Recently it has become clear John Kerry's Cambodia memory, which was seared, seared in him was a lie!

It started with a few matter of facts. Nixon was not yet president in 1968. A trivial fact is that the South Vietnamese are predominantly Buddhist and wouldn't have any reason to celebrate Chistmas. Another fact is that the Khmer Rouge was nowhere near the Vietnam-Cambodian border in 1968.

But the real reason John Kerry was caught lying about his "Cambodian adventures" were his own words. In Kerry's personal diary, Kerry had written that he spent Christmas 50 miles from the border.



To: American Spirit who wrote (61000)5/5/2005 7:14:45 PM
From: tontoRead Replies (1) | Respond to of 81568
 
Kerry enlisted in the Naval Reserves on February 16, 1966, only after his fifth and final college deferment (to study in Paris) was denied. He chose the Naval Reserves to avoid being drafted into the army and shipped off to Vietnam. His status remained “inactive” until December 16 when the NAVY—and NOT KERRY—changed his status to “active”. Kerry’s first tour of duty wasn’t in Vietnam as his supporters keep repeating: From June 1967 to June 1968, Kerry was assigned to the USS Gridley, a “blue-water” vessel cruising the Pacific from California to Australia with a brief 5 weeks stop off the coast of Vietnam.

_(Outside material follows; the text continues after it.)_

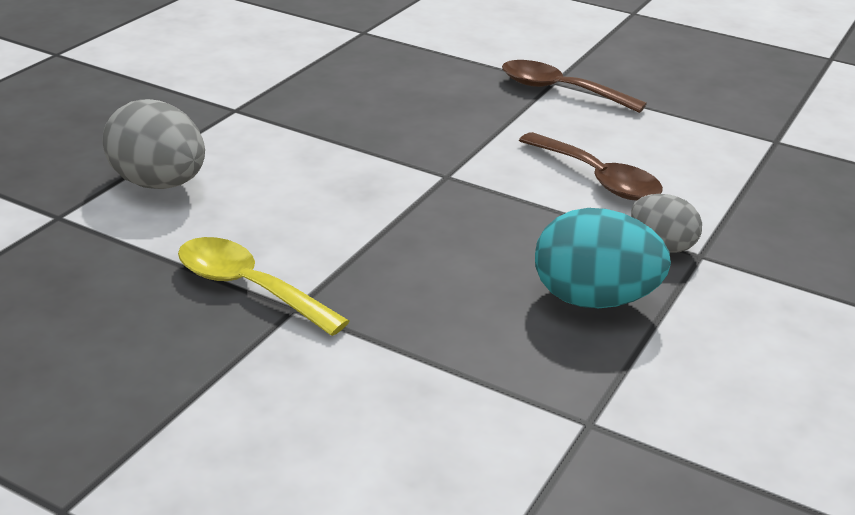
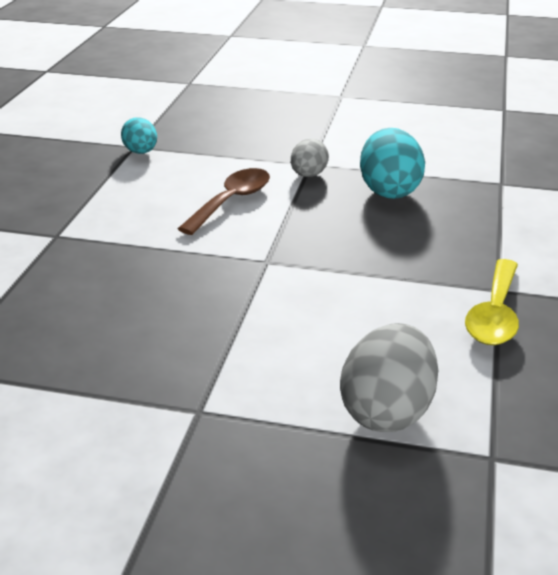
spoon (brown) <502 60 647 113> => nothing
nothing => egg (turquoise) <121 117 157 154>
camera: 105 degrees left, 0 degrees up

On November 17 1968, the NAVY—and NOT KERRY—then decided to ship John Kerry off to Vietnam.



To: American Spirit who wrote (61000)5/5/2005 8:20:49 PM
From: tontoRead Replies (1) | Respond to of 81568
 
'I didn't really want to get involved in the war,' Kerry said in a little-noticed contribution to a book of Vietnam reminiscences published in 1986. 'When I signed up for the swift boats, they had very little to do with the war. They were engaged in coastal patrolling and that's what I thought I was going to be doing.'

Then there is AS and his lie:

Kerry volunteered to be in combat in the first place.